New share entails the right to dividend the first time on the record date for dividend, which takes place immediately after the new issue has been registered with the Swedish Companies Registration Office and the share has been entered in the share register of Euroclear Sweden AB.
The Board of Directors, or such person as appointed by the board of directors, is authorized to make minor adjustments to the resolution which may prove necessary for registration of the resolutions with the Swedish Companies Registration Office and Euroclear Sweden AB.
For passing of the resolution in accordance with the above, the resolution must be supported by shareholders representing more than half of the votes cast at the meeting.
Number of shares and votes
At the time of this notice, the total number of shares in the company amounts to 46 815 434. The total number of votes amounts to 46 815 434. The company holds no treasury shares.
Where so requested by any shareholder and the Board of Directors deems that it can take place without serious harm to the company, the Board of Directors and the CEO shall provide information regarding circumstances which may have an impact on the assessment of an item on the agenda.
Gothenburg October 2019
Heliospectra AB (publ)
The Board of Directors
Ali Ahmadian, CEO of Heliospectra | +46 (0)72 203 6344 | [email protected]
Heliospectra AB (publ) (OTCQB: HLS, FIRST NORTH: HELIO) is the global leader in intelligent lighting technology, light control systems and related services for greenhouse and controlled plant growth environments. With the vision to make commercial crop production more connected and resource-efficient, Heliospectra integrates customized LED spectral strategies with real-time response and artificial intelligence to create predictable and reliable business forecasts and harvest results. Founded in 2006, Heliospectra is committed to helping growers and commercial producers across six continents consistently increase yields and produce crops with quality appearance, superior nutritional or medicinal value and longer shelf life, harvest after harvest. Heliospectra is the recipient of multiple international awards and recognitions. For more information, please visit https://www.heliospectra.com.
Company HELIO is listed at Nasdaq First North Growth Market with Redeye AB as Certified Adviser: [email protected], +46 (0)8 121 576 90.

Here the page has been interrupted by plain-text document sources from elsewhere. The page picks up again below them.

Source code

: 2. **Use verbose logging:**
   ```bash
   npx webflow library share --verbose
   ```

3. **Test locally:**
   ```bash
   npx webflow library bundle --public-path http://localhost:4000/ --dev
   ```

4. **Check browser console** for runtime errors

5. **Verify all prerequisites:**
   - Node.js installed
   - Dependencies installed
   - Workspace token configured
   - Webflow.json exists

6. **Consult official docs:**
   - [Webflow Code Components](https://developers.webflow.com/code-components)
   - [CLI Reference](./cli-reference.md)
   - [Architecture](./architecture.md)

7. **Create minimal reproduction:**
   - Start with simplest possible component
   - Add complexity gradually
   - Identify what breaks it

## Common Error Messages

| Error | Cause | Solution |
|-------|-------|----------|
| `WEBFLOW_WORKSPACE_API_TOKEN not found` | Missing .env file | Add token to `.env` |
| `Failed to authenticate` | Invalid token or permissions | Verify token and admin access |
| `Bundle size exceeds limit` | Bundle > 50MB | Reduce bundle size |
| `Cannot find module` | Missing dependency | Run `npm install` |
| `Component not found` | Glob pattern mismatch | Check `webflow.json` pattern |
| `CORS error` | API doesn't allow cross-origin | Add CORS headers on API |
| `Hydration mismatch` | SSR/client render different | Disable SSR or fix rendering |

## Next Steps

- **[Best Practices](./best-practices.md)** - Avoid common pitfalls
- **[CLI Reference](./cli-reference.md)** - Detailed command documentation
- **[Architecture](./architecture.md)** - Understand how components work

The statements in this press release constitute forward-looking statements within the meaning of federal securities laws. Such statements are based on our current beliefs and expectations and are inherently subject to significant business, economic and competitive uncertainties and contingencies, many of which are beyond our control. In addition, such forward-looking statements are subject to assumptions with respect to future business strategies and decisions that are subject to change. Potential risks and uncertainties include, but are not limited to, technical advances in the industry as well as political and economic conditions present within the industry. We do not take any obligation to update any forward-looking statement to reflect events or developments after a forward-looking statement was made.
This information is information that Heliospectra AB (publ) is obliged to make public pursuant to the EU Market Abuse Regulation. The information was submitted for publication, through the agency of the contact person set out above, at 08:00 CEST / 01 AM CDT on October 25 2019.